Prior to the pandemic, physicians were already feeling burned out. Covid-19 has only added to the long hours, reluctance for technology adoption, and administrative burden facing physicians. Further, a recent survey found that nearly two-thirds of doctors also cited their long-standing problem with bureaucracy, and more than one-third pointed to long hours as contributing factors to a lack of work-life balance. 

 The urgent need for the transition to value-based care from fee-for-service (FFS) only threatens to add to this burden. Health systems seeking to create a (VBC) strategy that has staying power need to ensure that physicians are engaged as part of ongoing VBC transition plans.

Based on my work supporting providers and payers in transitioning to VBC and my work as a practicing physician, I can say one thing with full confidence — any healthcare organization that is not fully engaging physician leadership as part of their VBC planning and strategy will face an uphill battle.

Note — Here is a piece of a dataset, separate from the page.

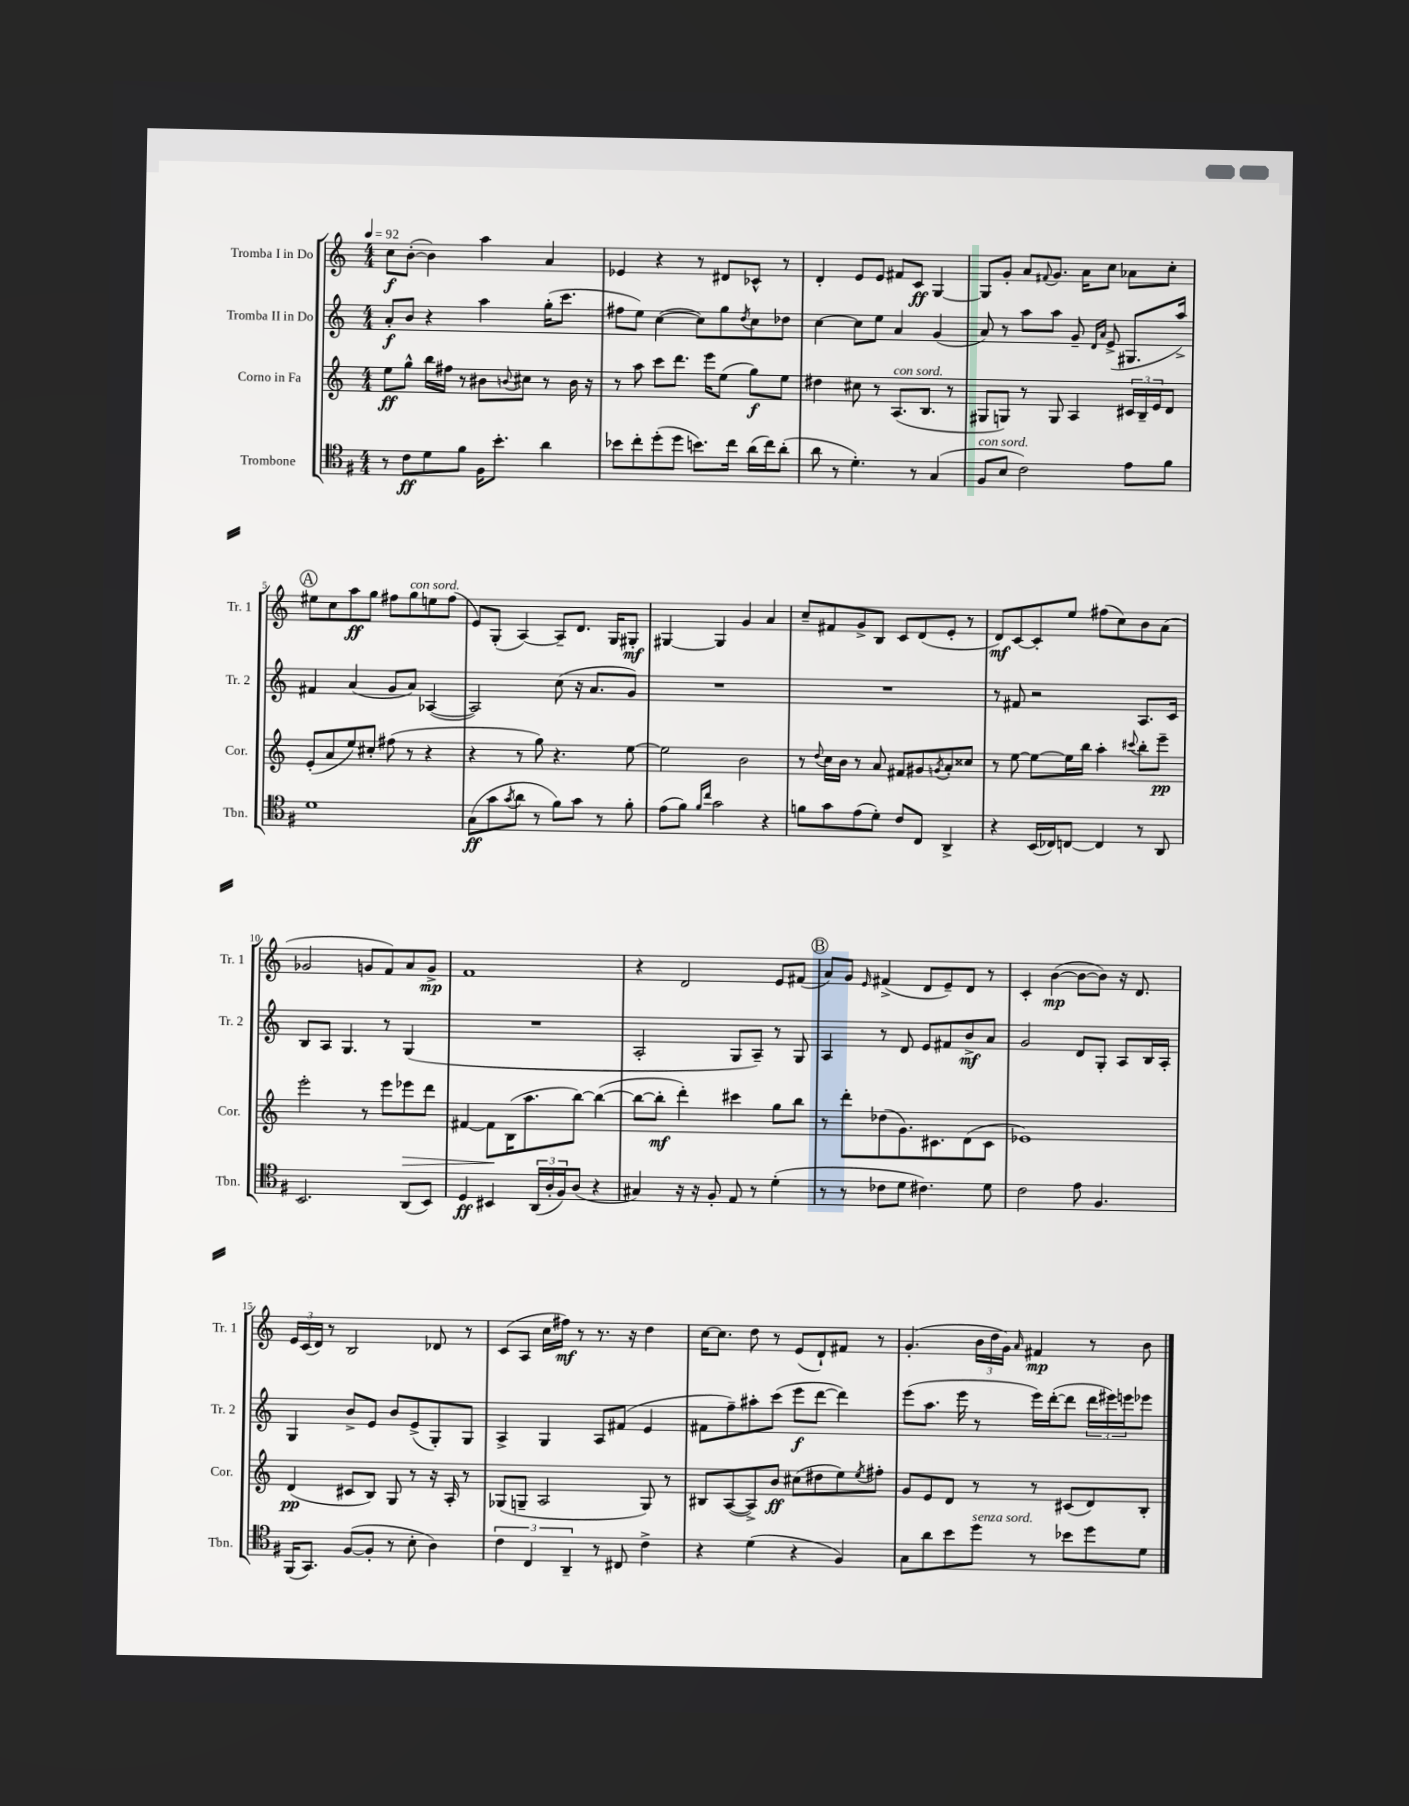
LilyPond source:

Luckily, engaging and listening to physician leadership early and often can make the VBC transition smoother and less complex over time. Considering an end-to-end strategy for driving physician behavior change is a key part of solving the complexity of VBC. To start, here are three core priorities to consider as they relate to driving physician engagement and adoption of VBC:

  • A workflow problem, not a technology problem
    Today, many providers and payers are asking physicians to take a new VBC-focused approach to documentation without giving them the tools and support to do just that. Electronic health records simply were not built for a value-based care world. They are tools that were originally created to support fee-for-service approaches to care. In order to drive sustainable changes in physician adoption of value-driven care without further burdening them with new documentation responsibilities, physicians need a new set of tools and support structures that arm them with the most important patient insights before the patient visit and also at the point-of-care.
  • “Superuser” and the importance of a physician champion Healthcare organizations need to also ensure that they have at least one fully committed physician champion as part of their VBC strategy. A physician champion is a critical team member who can serve as a conduit between administration and physicians on the front lines of care. If they are brought into the transition and understand the process at hand, they can serve as a trusted bullhorn that consistently communicates needed changes — and the reasons behind them — in a way that will more fully resonate with the physician audience. Physician leaders can also help address issues before they become full-blown problems, which is a critical part of strong change management within a healthcare organization.
  • “Show me the money”: align compensation models
    If you want physicians to change, you need to communicate two things to them: 1) the impact this change will have on their patients versus continuing to serve them in FFS models of care, and 2) the amount of money they are leaving on the table by not properly documenting patient encounters to align with VBC. The saying “money talks” is true in healthcare, too — and even more so when we are talking about giving incentives to physicians to change how they approach patient visits and document care. If providers and payers want physicians to change, they need to make both a clear human and a financial case for this pivot.

Aside from engaging physicians, many providers are experiencing VBC success as a result of emphasizing the following: significantly extending care visits; prioritizing at-home care; and focusing on direct relationship building with patients so that they are more receptive to physician coaching.